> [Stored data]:
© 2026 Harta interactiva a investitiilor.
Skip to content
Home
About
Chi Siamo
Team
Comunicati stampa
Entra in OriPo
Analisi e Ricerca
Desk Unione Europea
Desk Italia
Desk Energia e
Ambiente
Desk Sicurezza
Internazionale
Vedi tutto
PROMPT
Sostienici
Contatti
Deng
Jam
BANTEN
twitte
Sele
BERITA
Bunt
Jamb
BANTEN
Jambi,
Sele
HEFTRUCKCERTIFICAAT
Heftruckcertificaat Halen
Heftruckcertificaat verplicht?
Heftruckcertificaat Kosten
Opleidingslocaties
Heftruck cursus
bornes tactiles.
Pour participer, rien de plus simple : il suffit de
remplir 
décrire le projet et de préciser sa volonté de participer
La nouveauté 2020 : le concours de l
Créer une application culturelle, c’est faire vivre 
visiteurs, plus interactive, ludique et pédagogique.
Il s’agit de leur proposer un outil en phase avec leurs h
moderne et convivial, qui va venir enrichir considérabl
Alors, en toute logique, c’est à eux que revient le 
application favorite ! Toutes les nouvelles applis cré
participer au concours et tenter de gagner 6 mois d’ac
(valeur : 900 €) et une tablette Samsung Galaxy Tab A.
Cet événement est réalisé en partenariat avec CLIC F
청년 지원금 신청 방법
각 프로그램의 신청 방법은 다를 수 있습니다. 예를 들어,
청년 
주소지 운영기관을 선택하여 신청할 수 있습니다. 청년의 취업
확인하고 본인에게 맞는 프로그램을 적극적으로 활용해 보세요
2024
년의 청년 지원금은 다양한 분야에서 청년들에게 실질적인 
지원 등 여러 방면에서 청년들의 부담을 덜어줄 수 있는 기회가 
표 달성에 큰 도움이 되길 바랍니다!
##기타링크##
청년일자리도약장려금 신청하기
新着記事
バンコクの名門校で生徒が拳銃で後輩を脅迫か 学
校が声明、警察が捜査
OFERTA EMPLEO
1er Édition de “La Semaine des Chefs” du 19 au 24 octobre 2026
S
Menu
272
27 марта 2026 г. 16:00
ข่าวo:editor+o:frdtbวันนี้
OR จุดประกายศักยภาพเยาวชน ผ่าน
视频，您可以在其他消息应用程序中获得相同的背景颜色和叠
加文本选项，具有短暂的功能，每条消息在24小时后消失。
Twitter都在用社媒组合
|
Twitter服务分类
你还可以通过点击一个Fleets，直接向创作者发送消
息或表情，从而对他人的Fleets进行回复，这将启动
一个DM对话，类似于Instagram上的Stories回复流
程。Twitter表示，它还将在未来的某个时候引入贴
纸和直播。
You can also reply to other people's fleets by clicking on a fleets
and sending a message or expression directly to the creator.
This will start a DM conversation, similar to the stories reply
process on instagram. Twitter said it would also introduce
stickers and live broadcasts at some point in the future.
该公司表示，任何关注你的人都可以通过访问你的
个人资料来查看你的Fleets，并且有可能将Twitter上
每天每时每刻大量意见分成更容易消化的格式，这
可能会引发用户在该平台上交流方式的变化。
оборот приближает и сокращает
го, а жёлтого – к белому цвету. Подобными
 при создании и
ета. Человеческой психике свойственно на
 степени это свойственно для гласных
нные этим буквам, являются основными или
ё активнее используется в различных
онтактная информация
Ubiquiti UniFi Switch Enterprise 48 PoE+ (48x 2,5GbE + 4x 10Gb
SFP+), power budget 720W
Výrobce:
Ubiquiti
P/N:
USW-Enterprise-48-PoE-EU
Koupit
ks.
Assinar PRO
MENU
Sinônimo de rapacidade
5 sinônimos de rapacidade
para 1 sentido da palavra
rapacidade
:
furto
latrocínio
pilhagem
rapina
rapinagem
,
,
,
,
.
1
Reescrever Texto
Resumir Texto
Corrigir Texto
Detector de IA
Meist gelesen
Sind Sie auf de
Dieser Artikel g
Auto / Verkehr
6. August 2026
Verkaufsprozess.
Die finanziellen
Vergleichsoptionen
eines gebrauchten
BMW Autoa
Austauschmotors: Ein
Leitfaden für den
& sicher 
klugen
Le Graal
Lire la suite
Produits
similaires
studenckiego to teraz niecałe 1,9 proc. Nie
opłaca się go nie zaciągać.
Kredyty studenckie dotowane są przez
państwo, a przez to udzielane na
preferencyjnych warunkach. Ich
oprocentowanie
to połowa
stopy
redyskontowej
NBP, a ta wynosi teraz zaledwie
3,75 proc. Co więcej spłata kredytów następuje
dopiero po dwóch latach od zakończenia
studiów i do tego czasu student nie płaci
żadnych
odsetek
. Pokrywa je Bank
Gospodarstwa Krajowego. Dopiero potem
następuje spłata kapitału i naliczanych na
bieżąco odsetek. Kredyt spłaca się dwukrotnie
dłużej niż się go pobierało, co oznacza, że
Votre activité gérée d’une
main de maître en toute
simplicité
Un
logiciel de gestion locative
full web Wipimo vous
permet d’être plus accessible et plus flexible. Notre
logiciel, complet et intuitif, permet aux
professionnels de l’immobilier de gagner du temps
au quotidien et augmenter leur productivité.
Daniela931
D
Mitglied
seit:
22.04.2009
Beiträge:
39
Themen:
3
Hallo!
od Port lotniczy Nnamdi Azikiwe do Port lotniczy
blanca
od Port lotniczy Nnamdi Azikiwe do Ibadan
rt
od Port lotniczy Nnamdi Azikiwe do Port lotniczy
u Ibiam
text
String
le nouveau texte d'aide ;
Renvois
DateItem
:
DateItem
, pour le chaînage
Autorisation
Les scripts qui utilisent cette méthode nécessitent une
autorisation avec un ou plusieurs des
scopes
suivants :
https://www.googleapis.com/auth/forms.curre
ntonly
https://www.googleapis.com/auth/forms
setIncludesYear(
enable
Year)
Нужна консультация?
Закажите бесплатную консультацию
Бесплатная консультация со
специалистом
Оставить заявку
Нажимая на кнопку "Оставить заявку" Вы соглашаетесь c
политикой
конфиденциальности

> [EXERCISE]:
Write out the lines above unchanged, starting at the first line and ending at the line that contains "application favorite !", with both ends included.

> [RESPONSE]:
© 2026 Harta interactiva a investitiilor.
Skip to content
Home
About
Chi Siamo
Team
Comunicati stampa
Entra in OriPo
Analisi e Ricerca
Desk Unione Europea
Desk Italia
Desk Energia e
Ambiente
Desk Sicurezza
Internazionale
Vedi tutto
PROMPT
Sostienici
Contatti
Deng
Jam
BANTEN
twitte
Sele
BERITA
Bunt
Jamb
BANTEN
Jambi,
Sele
HEFTRUCKCERTIFICAAT
Heftruckcertificaat Halen
Heftruckcertificaat verplicht?
Heftruckcertificaat Kosten
Opleidingslocaties
Heftruck cursus
bornes tactiles.
Pour participer, rien de plus simple : il suffit de
remplir 
décrire le projet et de préciser sa volonté de participer
La nouveauté 2020 : le concours de l
Créer une application culturelle, c’est faire vivre 
visiteurs, plus interactive, ludique et pédagogique.
Il s’agit de leur proposer un outil en phase avec leurs h
moderne et convivial, qui va venir enrichir considérabl
Alors, en toute logique, c’est à eux que revient le 
application favorite ! Toutes les nouvelles applis cré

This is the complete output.